The Bush Administration only used water-boarding on three captured suspects. One of them was Khalid Sheikh Mohammed, the mastermind of the September 11, 2001 attacks.

Other coercive techniques included sleep deprivation, making people crouch or stretch in stressful positions and slamming detainees against a flexible wall.

The CIA started backing away from such techniques in 2004. Obama banned them shortly after taking office.

One source cautioned there could still be lengthy delays before any information or conclusions from the Senate committee's report are made public.

One reason the inquiry has taken so long is that in 2009, committee Republicans withdrew their participation, saying the panel would be unable to interview witnesses to ensure documentary material was reported in appropriate context due to ongoing criminal investigations.

People familiar with the inquiry said it consisted of as much as 2,000 pages in narrative accounts of how the CIA interrogation program worked, including specific case histories in which enhanced interrogation tactics were used.

The Intelligence committee has not issued any official statements about what its inquiry has found or when it expects to wrap up. But committee chair Sen.

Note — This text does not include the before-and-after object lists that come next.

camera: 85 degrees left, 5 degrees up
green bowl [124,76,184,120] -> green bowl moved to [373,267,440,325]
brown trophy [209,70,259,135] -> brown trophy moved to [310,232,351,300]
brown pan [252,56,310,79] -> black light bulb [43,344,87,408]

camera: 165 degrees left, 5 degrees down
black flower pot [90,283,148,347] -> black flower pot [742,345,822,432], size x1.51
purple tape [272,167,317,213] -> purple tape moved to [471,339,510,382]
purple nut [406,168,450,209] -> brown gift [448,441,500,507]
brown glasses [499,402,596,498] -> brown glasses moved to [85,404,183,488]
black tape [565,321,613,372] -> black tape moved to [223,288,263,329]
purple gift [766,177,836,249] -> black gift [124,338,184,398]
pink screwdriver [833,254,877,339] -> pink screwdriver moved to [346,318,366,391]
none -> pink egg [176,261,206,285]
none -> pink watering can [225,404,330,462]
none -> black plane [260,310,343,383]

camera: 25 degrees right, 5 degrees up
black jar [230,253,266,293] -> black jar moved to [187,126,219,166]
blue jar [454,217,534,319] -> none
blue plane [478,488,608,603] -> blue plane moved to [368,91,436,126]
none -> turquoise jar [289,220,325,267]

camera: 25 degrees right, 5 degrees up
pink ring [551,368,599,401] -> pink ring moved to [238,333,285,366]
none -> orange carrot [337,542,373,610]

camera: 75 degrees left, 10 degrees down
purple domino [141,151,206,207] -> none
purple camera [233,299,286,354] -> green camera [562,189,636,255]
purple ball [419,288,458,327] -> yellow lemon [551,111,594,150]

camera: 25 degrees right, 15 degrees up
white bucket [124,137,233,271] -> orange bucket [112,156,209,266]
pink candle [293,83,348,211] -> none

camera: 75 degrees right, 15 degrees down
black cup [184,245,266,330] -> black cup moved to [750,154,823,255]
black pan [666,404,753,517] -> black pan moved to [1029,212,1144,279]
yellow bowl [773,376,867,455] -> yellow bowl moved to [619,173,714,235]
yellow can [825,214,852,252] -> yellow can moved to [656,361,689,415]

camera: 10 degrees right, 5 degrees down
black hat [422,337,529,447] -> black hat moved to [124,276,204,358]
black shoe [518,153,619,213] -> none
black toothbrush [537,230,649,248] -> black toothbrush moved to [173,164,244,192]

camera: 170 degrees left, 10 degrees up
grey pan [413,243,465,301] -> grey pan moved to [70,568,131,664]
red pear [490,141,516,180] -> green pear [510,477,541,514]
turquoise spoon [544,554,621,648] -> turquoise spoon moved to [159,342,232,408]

Dianne Feinstein has made relatively strong statements about the lack of evidence that enhanced interrogations played any material role in generating information leading to bin Laden's killing.

Only days after the commando raid in which bin Laden was killed, Feinstein told journalists: "I happen to know a good deal about how those interrogations were conducted, and, in my view, nothing justifies the kind of procedures that were used."

Current and former U.S. officials have said one key source for information about the existence of the al Qaeda "courier" who ultimately led U.S. intelligence to bin Laden was Khalid Sheikh Mohammed.

KSM, as he was known to U.S. officials, was subjected to water-boarding 183 times, the U.S. government has acknowledged.

Officials said, however, that it was not until sometime after he was water-boarded that KSM told interrogators about the courier's existence.

Therefore a direct link between the physically coercive techniques and critical information is unproven, Bush administration critics say.

Supporters of the CIA program, including former Vice President Dick Cheney, have portrayed it as a necessary, if distasteful, step that may have stopped extremist plots and saved lives.

The purpose of using physically coercive methods was not directly to extract information about imminent plots but rather to put suspects in a frame of mind to cooperate with interrogators during future questioning, they say.

Critics also say that still-classified records are likely to demonstrate that harsh interrogation techniques produced far more information that proved false than true.

Some U.S. counter-terrorism officials have acknowledged that in the years after the September 11 attacks, U.S. agencies were overwhelmed with bogus tips about possible plots and attacks.